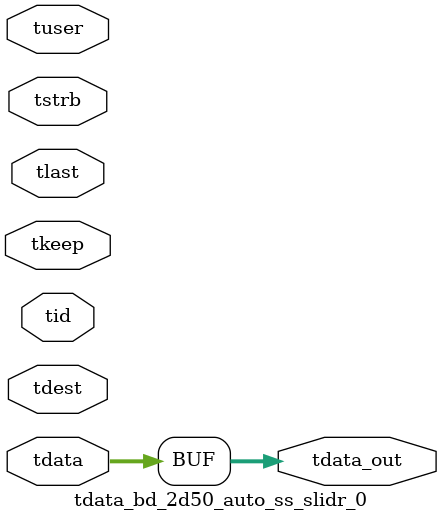
<source format=v>


`timescale 1ps/1ps

module tdata_bd_2d50_auto_ss_slidr_0 #
(
parameter C_S_AXIS_TDATA_WIDTH = 32,
parameter C_S_AXIS_TUSER_WIDTH = 0,
parameter C_S_AXIS_TID_WIDTH   = 0,
parameter C_S_AXIS_TDEST_WIDTH = 0,
parameter C_M_AXIS_TDATA_WIDTH = 32
)
(
input  [(C_S_AXIS_TDATA_WIDTH == 0 ? 1 : C_S_AXIS_TDATA_WIDTH)-1:0     ] tdata,
input  [(C_S_AXIS_TUSER_WIDTH == 0 ? 1 : C_S_AXIS_TUSER_WIDTH)-1:0     ] tuser,
input  [(C_S_AXIS_TID_WIDTH   == 0 ? 1 : C_S_AXIS_TID_WIDTH)-1:0       ] tid,
input  [(C_S_AXIS_TDEST_WIDTH == 0 ? 1 : C_S_AXIS_TDEST_WIDTH)-1:0     ] tdest,
input  [(C_S_AXIS_TDATA_WIDTH/8)-1:0 ] tkeep,
input  [(C_S_AXIS_TDATA_WIDTH/8)-1:0 ] tstrb,
input                                                                    tlast,
output [C_M_AXIS_TDATA_WIDTH-1:0] tdata_out
);

assign tdata_out = {tdata[47:0]};

endmodule


</source>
= = = = = = =
Task details: Give the entries back verbatim and omit the images.

Written answer:
<source format=v>


`timescale 1ps/1ps

module tdata_bd_2d50_auto_ss_slidr_0 #
(
parameter C_S_AXIS_TDATA_WIDTH = 32,
parameter C_S_AXIS_TUSER_WIDTH = 0,
parameter C_S_AXIS_TID_WIDTH   = 0,
parameter C_S_AXIS_TDEST_WIDTH = 0,
parameter C_M_AXIS_TDATA_WIDTH = 32
)
(
input  [(C_S_AXIS_TDATA_WIDTH == 0 ? 1 : C_S_AXIS_TDATA_WIDTH)-1:0     ] tdata,
input  [(C_S_AXIS_TUSER_WIDTH == 0 ? 1 : C_S_AXIS_TUSER_WIDTH)-1:0     ] tuser,
input  [(C_S_AXIS_TID_WIDTH   == 0 ? 1 : C_S_AXIS_TID_WIDTH)-1:0       ] tid,
input  [(C_S_AXIS_TDEST_WIDTH == 0 ? 1 : C_S_AXIS_TDEST_WIDTH)-1:0     ] tdest,
input  [(C_S_AXIS_TDATA_WIDTH/8)-1:0 ] tkeep,
input  [(C_S_AXIS_TDATA_WIDTH/8)-1:0 ] tstrb,
input                                                                    tlast,
output [C_M_AXIS_TDATA_WIDTH-1:0] tdata_out
);

assign tdata_out = {tdata[47:0]};

endmodule


</source>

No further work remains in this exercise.